Better communication between researchers and those implementing public policy is key to a more sustainable St. Louis, according to presentations and discussions at a recent conference that included a “Report to the Region 2015” about the progress of OneSTL.
The day-long conference, “Linking Research and Practice: Equitable Economic Growth and Sustainable Water Infrastructure” was held Jan. 23 at Saint Louis University. The conference was a partnership of the St. Louis Metropolitan Research Exchange, OneSTL, and the Center for Sustainability at Saint Louis University.
John Wagner, president of the St. Louis Metropolitan Research Exchange, described the conference as an effort to describe the regional sustainability plan known as OneSTL. The plan, which was funded by a federal grant, outlines how to make the region a more sustainable place by better coordination of spending and policies related to transportation, housing and environmental concerns.

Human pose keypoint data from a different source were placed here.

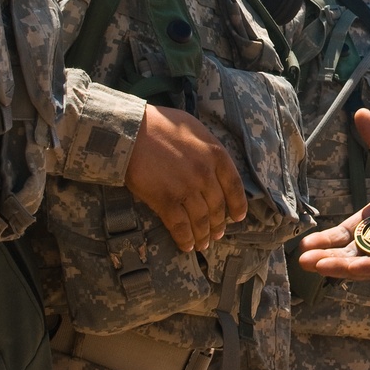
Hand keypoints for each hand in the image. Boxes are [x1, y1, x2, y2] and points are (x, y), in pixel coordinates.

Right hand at [125, 105, 247, 252]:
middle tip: (217, 234)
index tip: (238, 217)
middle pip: (217, 207)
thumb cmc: (161, 125)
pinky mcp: (166, 201)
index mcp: (216, 154)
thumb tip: (214, 163)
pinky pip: (180, 226)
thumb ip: (208, 148)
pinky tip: (186, 245)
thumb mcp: (195, 128)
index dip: (238, 205)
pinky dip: (185, 239)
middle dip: (218, 224)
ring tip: (203, 244)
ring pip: (200, 220)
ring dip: (203, 235)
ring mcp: (186, 189)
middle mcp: (205, 174)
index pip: (234, 186)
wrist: (131, 131)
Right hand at [297, 109, 369, 279]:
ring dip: (345, 266)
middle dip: (328, 257)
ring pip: (369, 262)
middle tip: (303, 260)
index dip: (327, 239)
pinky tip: (359, 270)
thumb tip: (359, 113)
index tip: (304, 245)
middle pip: (352, 251)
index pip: (348, 232)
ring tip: (320, 267)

“We wanted to bring academics and practitioners together to learn from each other, in the hopes that some of the ideas could inform the research agenda of people who study the area,” Wagner said. “We strongly wanted a forum where people would listen to each other and respond, bringing diverse perspectives together in a real dialogue. We want to create a space where everyone interested in these issues could contribute their ideas.”
A survey of local government officials and employees revealed the two topics of most interest were equitable economic development and issues related to water infrastructure.
Jeanette Mott Oxford, former state legislator and current executive director of Empower Missouri, was part of the discussion about equitable economic development. Empower Missouri was formerly known as the Missouri Association for Social Welfare.
“My main concern is that public policy match reality,” Oxford said. “We have set up safety net programs where getting a raise punishes a family instead of improving life conditions. Tremendous harm is being done, and the blind spots mean little attention goes into reducing barriers to economic independence, let alone having adequate basic human needs met. I am less interested in theory than what is happening to real people right now – and what legislation would do to make it worse.”
William Rogers, associate professor of economics at the University of Missouri – St. Louis, spoke of the complexity of gauging the effects of public policy as it relates to equitable economic development.
“There are no solutions to the problems of equitable development, there are only trade-offs,” Rogers said. “Even gaining a simplistic understanding of the trade-offs in a complicated and dynamic world requires ongoing feedback. Thus, any current or proposed policy that does not include a serious feedback mechanism should not be taken seriously.”
The workshop on water infrastructure had 20 panelists and was moderated by Karla Wilson, the manager of the Deer Creek Watershed Alliance. The discussion centered on how water infrastructure improvements can be achieved by better collaboration and stronger links between governments and research and data providers.
A strategy outlined in OneSTL addresses water quality with Blue, Gray, or Green Infrastructure initiatives that address water quality by linking projects that address sewers, drinking water, and green space.
During a lunch presentation Aaron Young, sustainability manager at East-West Gateway, and Medora Kealy, policy analyst at East-West Gateway, provided an update on OneSTL – highlighting projects taking place across the St. Louis region that are helping the region meet the goals of OneSTL and how the region is performing on broad measures of sustainability. The presentation drew from two reports – the Report to the Region 2015 and the Where We Stand Update on Sustainability.